Agencies hear about new ‘Fusic’ production process

Hummingbird founder & CEO Bob Farnsworth

This week, Bob Farnsworth, founder and CEO of Nashville’s Hummingbird Productions, will visit five Chicago agencies to demonstrate how they can use “Fusic,” a collaborative production process he’s been consciously and subconsciously developing since he got into the music business in 1978.

With “Fusic,” Hummingbird, which now produces commercials in addition to full service audio, works closely with directors to integrate sound in film before production moves beyond script and storyboard.

Or, as Farnsworth likes to say: “the fusion of film and music.”

“The technology is now here for the director and the sound people to work as a team in the same way that an art director and a copywriter do.”

The presentations, scheduled at Y&R, Tris3ct, Cavalry, Eicoff and Commonground from Dec. 10 to 11, will be a condensed version of “Hearing is Believing,” a TEDx talk that Farnsworth originally presented in May.

Packed with humorous examples demonstrating how different soundtracks affect the same visuals, it features live performances on electric piano by Farnsworth himself and reinforces the importance of “infusing music from the beginning of production.”

Although Farnsworth admits that, “it’s not like this has never been done before,” he’s quick to add, “some people just don’t go through the process.”
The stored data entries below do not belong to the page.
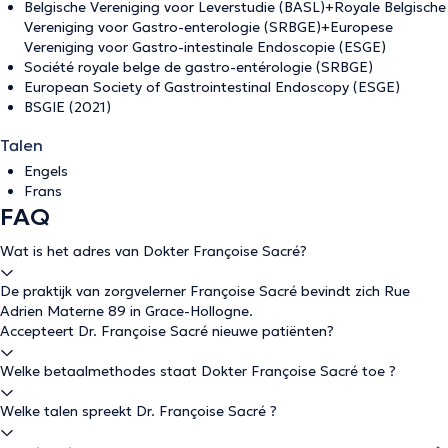
Belgische Vereniging voor Leverstudie (BASL)+Royale Belgische
Vereniging voor Gastro-enterologie (SRBGE)+Europese
Vereniging voor Gastro-intestinale Endoscopie (ESGE)
Société royale belge de gastro-entérologie (SRBGE)
European Society of Gastrointestinal Endoscopy (ESGE)
BSGIE (2021)
Talen
Engels
Frans
FAQ
Wat is het adres van Dokter Françoise Sacré?
De praktijk van zorgvelerner Françoise Sacré bevindt zich Rue
Adrien Materne 89 in Grace-Hollogne.
Accepteert Dr. Françoise Sacré nieuwe patiënten?
Welke betaalmethodes staat Dokter Françoise Sacré toe ?
Welke talen spreekt Dr. Françoise Sacré ?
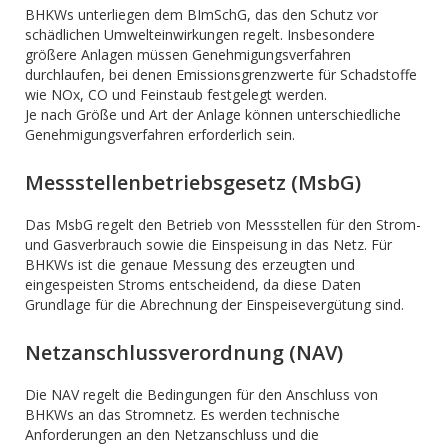
BHKWs unterliegen dem BImSchG, das den Schutz vor
schädlichen Umwelteinwirkungen regelt. Insbesondere
größere Anlagen müssen Genehmigungsverfahren
durchlaufen, bei denen Emissionsgrenzwerte für Schadstoffe
wie NOx, CO und Feinstaub festgelegt werden.
Je nach Größe und Art der Anlage können unterschiedliche
Genehmigungsverfahren erforderlich sein.
Messstellenbetriebsgesetz (MsbG)
Das MsbG regelt den Betrieb von Messstellen für den Strom-
und Gasverbrauch sowie die Einspeisung in das Netz. Für
BHKWs ist die genaue Messung des erzeugten und
eingespeisten Stroms entscheidend, da diese Daten
Grundlage für die Abrechnung der Einspeisevergütung sind.
Netzanschlussverordnung (NAV)
Die NAV regelt die Bedingungen für den Anschluss von
BHKWs an das Stromnetz. Es werden technische
Anforderungen an den Netzanschluss und die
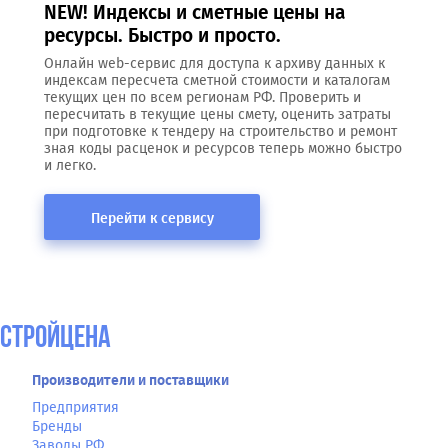
NEW! Индексы и сметные цены на
ресурсы. Быстро и просто.
Онлайн web-сервис для доступа к архиву данных к
индексам пересчета сметной стоимости и каталогам
текущих цен по всем регионам РФ. Проверить и
пересчитать в текущие цены смету, оценить затраты
при подготовке к тендеру на строительство и ремонт
зная коды расценок и ресурсов теперь можно быстро
и легко.
Перейти к сервису
СтройЦена
Производители и поставщики
Предприятия
Бренды
Заводы РФ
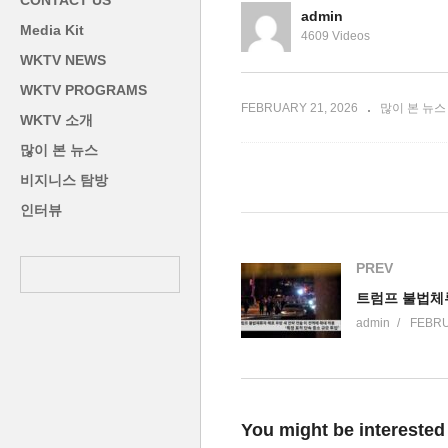
CONTACT US
유출
입
admin
Media Kit
4609 Videos
WKTV NEWS
WKTV PROGRAMS
FEBRUARY 21, 2026
많이 본 뉴스
WKTV 소개
많이 본 뉴스
비지니스 탐방
인터뷰
PREV
admin
FEBRU
You might be interested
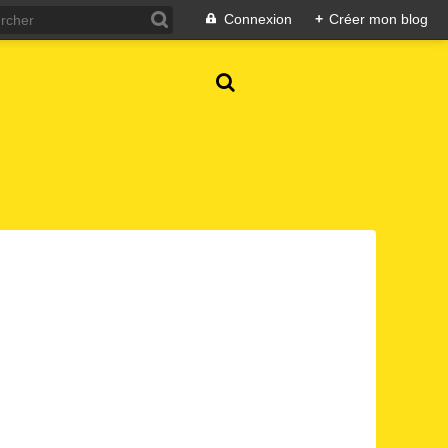
Connexion
+
Créer mon blog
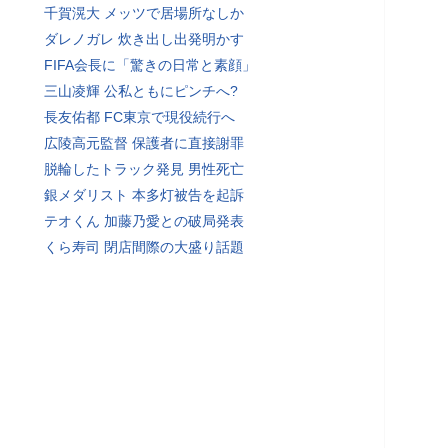
千賀滉大 メッツで居場所なしか
ダレノガレ 炊き出し出発明かす
FIFA会長に「驚きの日常と素顔」
三山凌輝 公私ともにピンチへ?
長友佑都 FC東京で現役続行へ
広陵高元監督 保護者に直接謝罪
脱輪したトラック発見 男性死亡
銀メダリスト 本多灯被告を起訴
テオくん 加藤乃愛との破局発表
くら寿司 閉店間際の大盛り話題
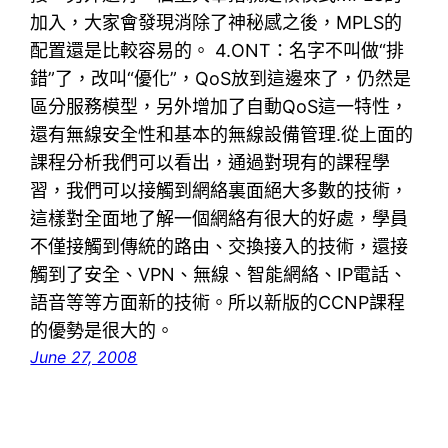
加入，大家會發現消除了神秘感之後，MPLS的
配置還是比較容易的。 4.ONT：名字不叫做“排
錯”了，改叫“優化”，QoS放到這邊來了，仍然是
區分服務模型，另外增加了自動QoS這一特性，
還有無線安全性和基本的無線設備管理.從上面的
課程分析我們可以看出，通過對現有的課程學
習，我們可以接觸到網絡裏面絕大多數的技術，
這樣對全面地了解一個網絡有很大的好處，學員
不僅接觸到傳統的路由、交換接入的技術，還接
觸到了安全、VPN、無線、智能網絡、IP電話、
語音等等方面新的技術。所以新版的CCNP課程
的優勢是很大的。
June 27, 2008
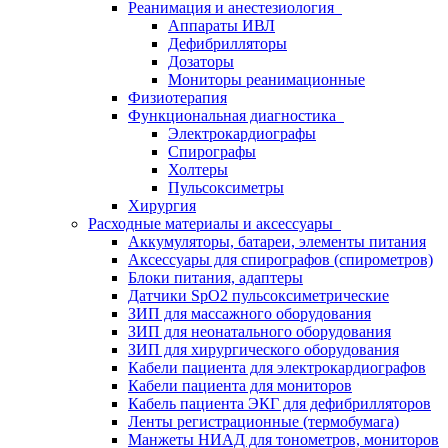
Реанимация и анестезиология
Аппараты ИВЛ
Дефибрилляторы
Дозаторы
Мониторы реанимационные
Физиотерапия
Функциональная диагностика
Электрокардиографы
Спирографы
Холтеры
Пульсоксиметры
Хирургия
Расходные материалы и аксессуары
Аккумуляторы, батареи, элементы питания
Аксессуары для спирографов (спирометров)
Блоки питания, адаптеры
Датчики SpO2 пульсоксиметрические
ЗИП для массажного оборудования
ЗИП для неонатального оборудования
ЗИП для хирургического оборудования
Кабели пациента для электрокардиографов
Кабели пациента для мониторов
Кабель пациента ЭКГ для дефибрилляторов
Ленты регистрационные (термобумага)
Манжеты НИАД для тонометров, мониторов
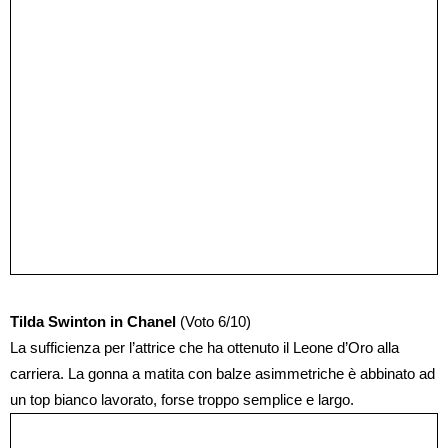
Tilda Swinton in Chanel
(Voto 6/10)
La sufficienza per l’attrice che ha ottenuto il Leone d’Oro alla
carriera. La gonna a matita con balze asimmetriche è abbinato ad
un top bianco lavorato, forse troppo semplice e largo.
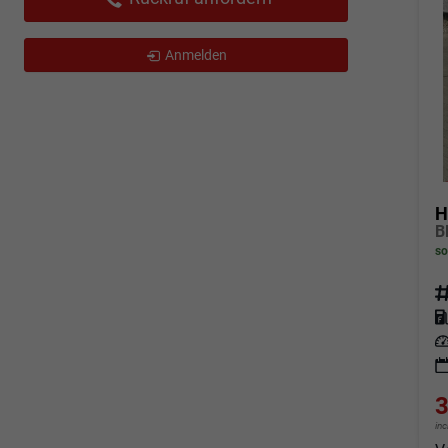
Anmelden
H
so
Fahrz
Kraf
Leis
3
in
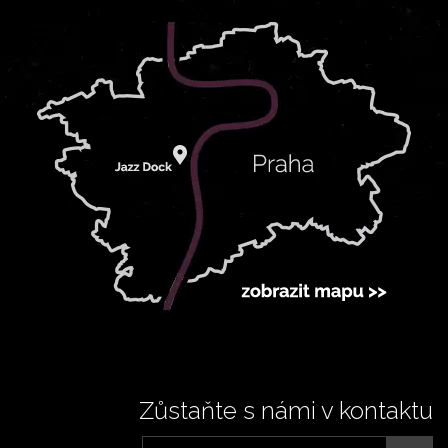
Zůstaňte s námi v kontaktu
“Over a period of time, I realized that certain directors were taking a very serious approach to sound as they developed films,” he says.

Hummingbird regularly collaborates with a handful of the ones who have proven such dedication — including Grant Baird, Jeffrey Berry, David Kiern, Michael Ivey, Casey Cornett, and Garrett Nantz. Collectively, their work encompasses everything from feature length documentaries to IMAX shorts and dozens of commercials for top brands.

The first project completed using the Fusic process is a new promotional video for Dolby Atmos.

Directed by Nantz, the two-minute piece begins by stating that “cinematic audio” has traditionally been “merely a fraction of what it’s potential could be,” before combining a universe of audiovisual effects to create what Dolby calls “extraordinary sound.”

Adding to a body of work that includes sound design for the legendary Budweiser Frogs campaign, a jingle for the Cabbage Patch kids TV show and plans to produce  the scheduled sequel to “It’s A Wonderful Life,” the Dolby piece supports Farnsworth’s claim that “the list of stuff that we have not done is much shorter than the list of what we have done.”

But when it comes to naming his favorites, Farnsworth goes back to the classics. 

“A great example of audio in a film is the shower scene in ‘Psycho,’” he says.

“Simple sounds: her getting into the shower, hearing the water turn on. When the guy rips that shower curtain open… the violins… it’s just terrifying.”

After a brief pause, he adds, “If you take the soundtrack out and put fun music to it, you almost laugh.”